Notre Dame opened the scoring just 6:48 into the game by taking advantage of a power play. Costello received a pass from sophomore defenseman Sam Calabrese after entering the zone. He then dropped a pass for Tynan, who unleashed a shot from the slot that beat Kapalka.

Sophomore goalie Mike Johnson’s strong 24-save performance gave Costello the chance for his overtime goal, and provided the backbone to Notre Dame’s 1-0 series edge.

“I told them we have to bring it back down and be ready,” Jackson said. “Because [game two] will probably be even more difficult.”

At the beginning of the second game, it seemed the Irish took their coach’s advice to heart, jumping out to a 2-0 lead in the first 11 minutes off goals from Tynan and sophomore left wing Nick Larson. But the Lakers dominated play after the second goal, emerging 4-3 winners and tying the series at one game apiece.
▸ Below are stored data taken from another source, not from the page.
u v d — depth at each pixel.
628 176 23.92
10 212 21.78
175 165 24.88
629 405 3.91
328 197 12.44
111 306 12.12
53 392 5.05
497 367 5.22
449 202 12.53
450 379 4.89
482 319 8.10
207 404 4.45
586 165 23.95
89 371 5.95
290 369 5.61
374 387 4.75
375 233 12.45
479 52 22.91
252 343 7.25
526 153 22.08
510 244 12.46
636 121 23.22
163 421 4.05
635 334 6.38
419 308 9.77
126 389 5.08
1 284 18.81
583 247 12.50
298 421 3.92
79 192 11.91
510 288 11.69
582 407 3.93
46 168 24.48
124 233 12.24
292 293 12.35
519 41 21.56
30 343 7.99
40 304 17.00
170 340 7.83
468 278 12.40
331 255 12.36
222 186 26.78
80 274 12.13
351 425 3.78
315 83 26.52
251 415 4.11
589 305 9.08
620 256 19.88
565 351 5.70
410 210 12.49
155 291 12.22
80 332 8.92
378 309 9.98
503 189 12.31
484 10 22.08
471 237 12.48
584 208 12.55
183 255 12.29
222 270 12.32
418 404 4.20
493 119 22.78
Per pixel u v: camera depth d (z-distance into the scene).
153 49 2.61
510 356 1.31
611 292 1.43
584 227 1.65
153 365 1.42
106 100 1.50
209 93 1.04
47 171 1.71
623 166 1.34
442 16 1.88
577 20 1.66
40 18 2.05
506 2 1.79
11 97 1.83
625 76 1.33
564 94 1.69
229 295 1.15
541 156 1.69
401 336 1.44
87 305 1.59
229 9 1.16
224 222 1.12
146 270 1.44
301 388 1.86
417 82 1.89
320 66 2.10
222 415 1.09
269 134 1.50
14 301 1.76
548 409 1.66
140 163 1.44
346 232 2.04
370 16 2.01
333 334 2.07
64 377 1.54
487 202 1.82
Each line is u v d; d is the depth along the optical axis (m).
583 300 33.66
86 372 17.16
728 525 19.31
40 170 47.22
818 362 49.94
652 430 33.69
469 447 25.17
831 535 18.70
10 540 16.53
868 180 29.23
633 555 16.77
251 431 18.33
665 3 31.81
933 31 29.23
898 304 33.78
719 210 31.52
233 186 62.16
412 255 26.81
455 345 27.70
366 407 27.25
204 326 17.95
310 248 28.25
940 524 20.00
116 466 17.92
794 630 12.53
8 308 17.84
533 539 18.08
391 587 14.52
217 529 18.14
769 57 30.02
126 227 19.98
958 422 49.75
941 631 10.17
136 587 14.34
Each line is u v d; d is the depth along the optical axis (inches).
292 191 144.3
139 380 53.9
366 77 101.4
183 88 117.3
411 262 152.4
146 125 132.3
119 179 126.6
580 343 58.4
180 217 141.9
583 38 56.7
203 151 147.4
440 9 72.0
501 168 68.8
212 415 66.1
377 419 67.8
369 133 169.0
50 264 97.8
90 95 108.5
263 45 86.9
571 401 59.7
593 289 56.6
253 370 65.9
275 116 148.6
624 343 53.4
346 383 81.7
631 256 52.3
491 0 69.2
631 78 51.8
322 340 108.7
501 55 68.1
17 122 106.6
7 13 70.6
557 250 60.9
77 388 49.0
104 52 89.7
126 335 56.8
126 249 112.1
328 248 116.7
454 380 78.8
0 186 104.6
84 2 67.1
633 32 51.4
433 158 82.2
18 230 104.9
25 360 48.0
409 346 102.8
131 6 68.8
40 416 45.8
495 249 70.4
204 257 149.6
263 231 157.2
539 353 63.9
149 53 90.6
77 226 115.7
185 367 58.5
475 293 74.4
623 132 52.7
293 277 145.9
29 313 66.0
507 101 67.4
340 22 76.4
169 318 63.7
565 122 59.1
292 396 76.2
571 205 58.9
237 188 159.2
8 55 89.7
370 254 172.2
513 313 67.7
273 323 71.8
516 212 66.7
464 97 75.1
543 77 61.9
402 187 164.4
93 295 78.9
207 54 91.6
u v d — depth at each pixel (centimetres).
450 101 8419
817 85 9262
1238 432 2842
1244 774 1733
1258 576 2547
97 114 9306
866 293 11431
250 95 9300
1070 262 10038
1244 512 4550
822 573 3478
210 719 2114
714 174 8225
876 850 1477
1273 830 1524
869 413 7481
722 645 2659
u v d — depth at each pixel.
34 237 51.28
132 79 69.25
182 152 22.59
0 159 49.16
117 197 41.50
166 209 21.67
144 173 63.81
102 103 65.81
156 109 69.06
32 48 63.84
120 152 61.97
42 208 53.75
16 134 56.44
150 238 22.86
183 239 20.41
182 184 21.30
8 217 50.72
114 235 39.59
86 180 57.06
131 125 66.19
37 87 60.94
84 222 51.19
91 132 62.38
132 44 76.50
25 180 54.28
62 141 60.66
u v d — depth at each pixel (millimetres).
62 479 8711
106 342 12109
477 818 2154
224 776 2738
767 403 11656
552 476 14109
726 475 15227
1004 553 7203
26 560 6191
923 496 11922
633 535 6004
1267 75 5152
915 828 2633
LSSU got back into the game with 1:23 left in the first period, when Kellan Lain scored off a deflected puck in front of the net.

“I’ve said my entire career the two goal lead’s the worst lead in hockey,” Jackson said. “It’s just enough for them to come back, which they did, and it’s just enough for us to relax enough to allow them to come back.”

The Lakers tied the game at the 16:07 mark of the second period when Fred Cassiani found the net. Only 23 seconds later, Irish senior left wing Calle Ridderwall skated down the right hand side and buried a wrist shot to put Notre Dame up 3-2. But with 1:05 remaining in the second, Nehring scored to even the score at three.


Cassiani then notched his second goal of the game with 12:20 left in the third. Notre Dame pressured throughout the final 20 minutes, but none of the Irish’s 15 third period shots found their way past Kapalka.

Though the Irish did not sweep, there was not much discouragement coming from the locker room after the loss.

“It’s a series,” Ridderwall said. “Obviously, we’d prefer to win tonight, but all we have to do now is play an extra game. If we win tomorrow, we’ll forget about this loss.”

And the Irish did just that. Notre Dame once again raced out to an early lead after goals 22 seconds apart by sophomore center Riley Sheahan and Costello put the Irish up 2-0 less than four minutes into the game. But this time, the Irish scored the critical third goal of the contest, when Lavin shot the puck from the point on the power play after a cross-ice feed from Ridderwall. The shot beat Kapalka, and put the Irish up by three with less than one minute left in the first period.

“Scoring the third goal was the key,” Jackson said. “Getting a 2-0 lead, like I said last night, is the worst lead in hockey. 3-0 is a little more challenging to come back from.”

Cassiani made the score 3-1 with less than three minutes remaining ni the second period, but Irish freshman right wing Bryan Rust responded just 41 seconds later with a great individual effort, nimbly eluding a Laker defender in between the faceoff circles before scoring. Though Colin Campbell added another goal late in the period for LSSU to make it 4-2, the Lakers would get no closer.

After letting up 39 shots on Saturday, Notre Dame allowed only 15 on Sunday, due in large part to Jackson adjusting the defensive pairings to increase depth.

“I felt the first two nights, we played four guys too many minutes,” Jackson said. “I was concerned that if I didn’t do something that maybe they would burn out.”

With the quarterfinals passed, the Irish now turn their sights to Joe Louis Arena in Detroit and the glamour that comes with it.

“Play for that little kid that wanted to play in this position,” Lavin said he would tell his teammates. “Obviously, Joe Louis is going to be an awesome environment. Guys are going to be really jacked up, so it’s going to be a matter of keeping our cool and playing our game.”

The Irish play Miami at 4:35 p.m. Friday and either Michigan or Western Michigan in the championship or consolation game Saturday.